Problem description => Return, word for word, only the lines of the data below that lie between the line with "2. fala pandemii" and the line with "mieszkań? Czy od wiosny zwiększyła się ilość", those two lines included.

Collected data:
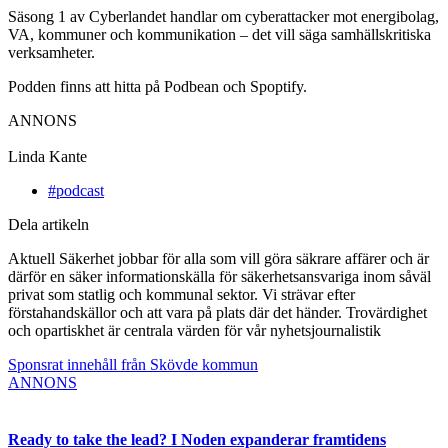
Säsong 1 av Cyberlandet handlar om cyberattacker mot energibolag,
VA, kommuner och kommunikation – det vill säga samhällskritiska
verksamheter.
Podden finns att hitta på Podbean och Spoptify.
ANNONS
Linda Kante
#podcast
Dela artikeln
Aktuell Säkerhet jobbar för alla som vill göra säkrare affärer och är
därför en säker informationskälla för säkerhetsansvariga inom såväl
privat som statlig och kommunal sektor. Vi strävar efter
förstahandskällor och att vara på plats där det händer. Trovärdighet
och opartiskhet är centrala värden för vår nyhetsjournalistik
Sponsrat innehåll från Skövde kommun
ANNONS
Ready to take the lead? I Noden expanderar framtidens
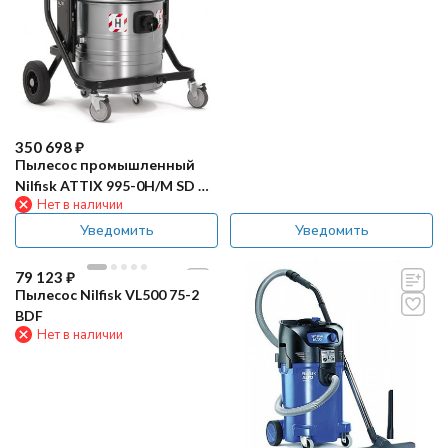
350 698
₽
Пылесос промышленный
Nilfisk ATTIX 995-0H/M SD XC
Нет в наличии
Type 22
Уведомить
Уведомить
79 123
₽
Пылесос Nilfisk VL500 75-2
BDF
Нет в наличии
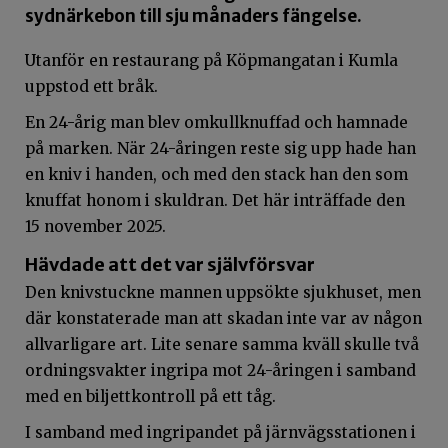
sydnärkebon till sju månaders fängelse.
Utanför en restaurang på Köpmangatan i Kumla
uppstod ett bråk.
En 24-årig man blev omkullknuffad och hamnade
på marken. När 24-åringen reste sig upp hade han
en kniv i handen, och med den stack han den som
knuffat honom i skuldran. Det här inträffade den
15 november 2025.
Hävdade att det var självförsvar
Den knivstuckne mannen uppsökte sjukhuset, men
där konstaterade man att skadan inte var av någon
allvarligare art. Lite senare samma kväll skulle två
ordningsvakter ingripa mot 24-åringen i samband
med en biljettkontroll på ett tåg.
I samband med ingripandet på järnvägsstationen i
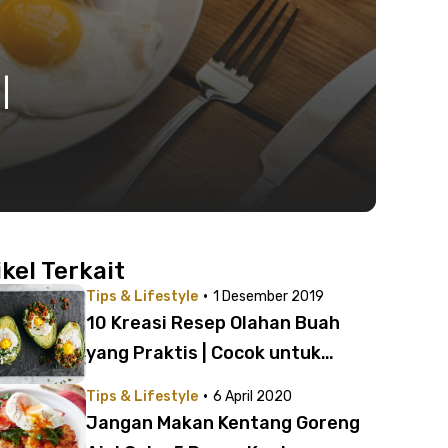
|
ikel Terkait
·
Tips & Lifestyle
1 Desember 2019
10 Kreasi Resep Olahan Buah
yang Praktis | Cocok untuk
Camilan Sehat!
·
Tips & Lifestyle
6 April 2020
Jangan Makan Kentang Goreng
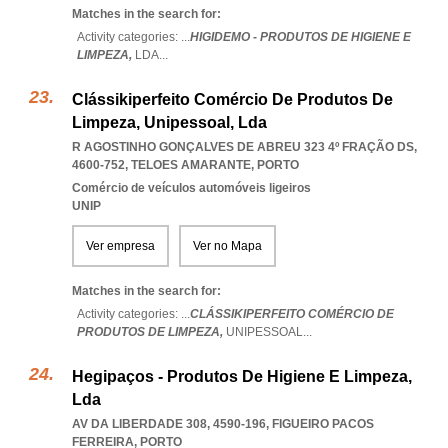
Matches in the search for:
Activity categories: ...
HIGIDEMO - PRODUTOS DE HIGIENE E
LIMPEZA,
LDA
...
Clássikiperfeito Comércio De Produtos De
Limpeza, Unipessoal, Lda
R AGOSTINHO GONÇALVES DE ABREU 323 4º FRAÇÃO DS,
4600-752
,
TELOES AMARANTE
,
PORTO
Comércio de veículos automóveis ligeiros
UNIP
Ver empresa
Ver no Mapa
Matches in the search for:
Activity categories: ...
CLÁSSIKIPERFEITO COMÉRCIO DE
PRODUTOS DE LIMPEZA,
UNIPESSOAL
...
Hegipaços - Produtos De Higiene E Limpeza,
Lda
AV DA LIBERDADE 308, 4590-196
,
FIGUEIRO PACOS
FERREIRA
,
PORTO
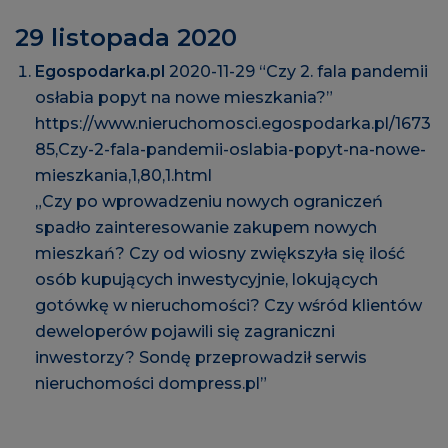
29 listopada 2020
Egospodarka.pl
2020-11-29 “Czy 2. fala pandemii
osłabia popyt na nowe mieszkania?”
https://www.nieruchomosci.egospodarka.pl/1673
85,Czy-2-fala-pandemii-oslabia-popyt-na-nowe-
mieszkania,1,80,1.html
„Czy po wprowadzeniu nowych ograniczeń
spadło zainteresowanie zakupem nowych
mieszkań? Czy od wiosny zwiększyła się ilość
osób kupujących inwestycyjnie, lokujących
gotówkę w nieruchomości? Czy wśród klientów
deweloperów pojawili się zagraniczni
inwestorzy? Sondę przeprowadził serwis
nieruchomości dompress.pl”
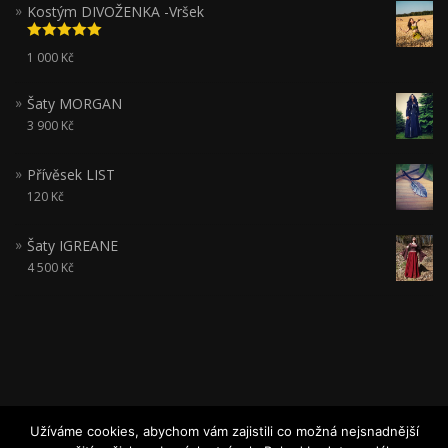
Kostým DIVOŽENKA -Vršek
Hodnocení
1 000
Kč
5.00
z 5
Šaty MORGAN
3 900
Kč
Přívěsek LIST
120
Kč
Šaty IGREANE
4 500
Kč
Užíváme cookies, abychom vám zajistili co možná nejsnadnější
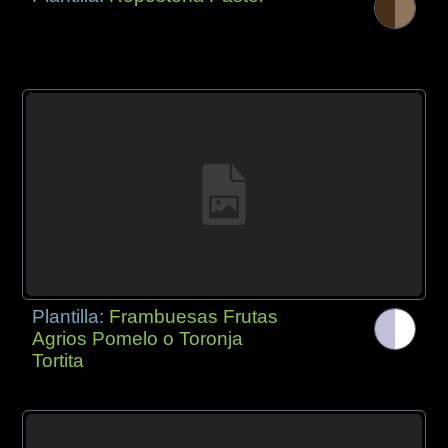
Plantilla:
Frambuesas Frutas
Agrios Pomelo o Toronja
Tortita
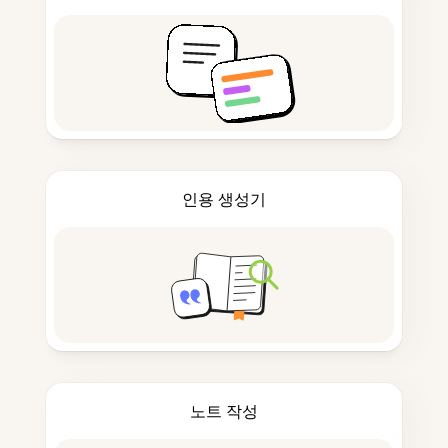
인용 생성기
노트 작성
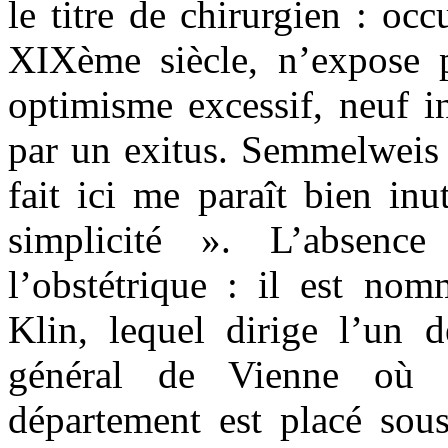
le titre de chirurgien : oc
XIXème siècle, n’expose 
optimisme excessif, neuf i
par un exitus. Semmelweis 
fait ici me paraît bien inu
simplicité ». L’absenc
l’obstétrique : il est nom
Klin, lequel dirige l’un 
général de Vienne où l
département est placé sous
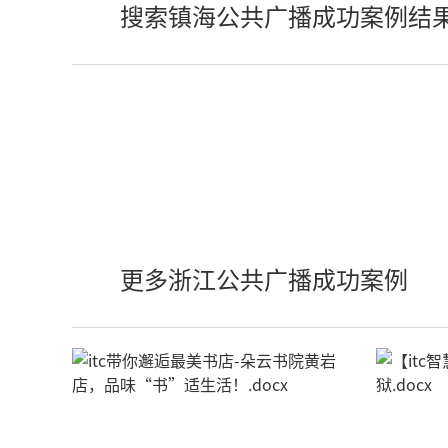
搜索镇海公共广播成功案例结
更多浙江公共广播成功案例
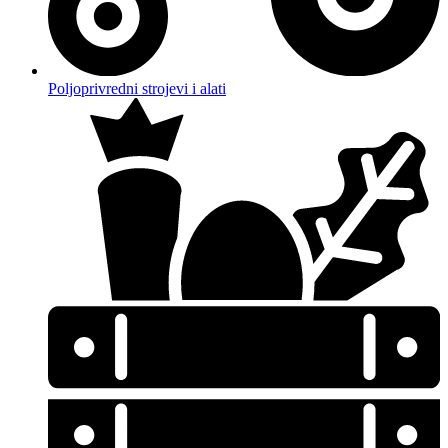
Poljoprivredni strojevi i alati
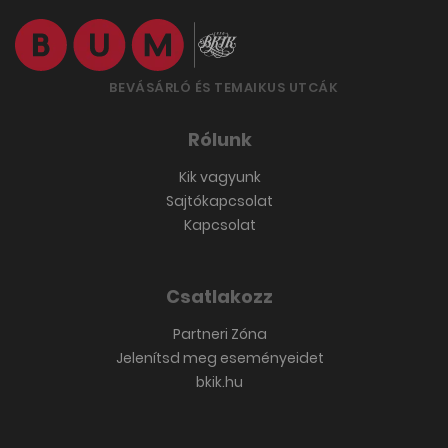
BEVÁSÁRLÓ ÉS TEMAIKUS UTCÁK
Rólunk
Kik vagyunk
Sajtókapcsolat
Kapcsolat
Csatlakozz
Partneri Zóna
Jelenítsd meg eseményeidet
bkik.hu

Reply to the exercise =>
2020-11-29 “Czy 2. fala pandemii
osłabia popyt na nowe mieszkania?”
https://www.nieruchomosci.egospodarka.pl/1673
85,Czy-2-fala-pandemii-oslabia-popyt-na-nowe-
mieszkania,1,80,1.html
„Czy po wprowadzeniu nowych ograniczeń
spadło zainteresowanie zakupem nowych
mieszkań? Czy od wiosny zwiększyła się ilość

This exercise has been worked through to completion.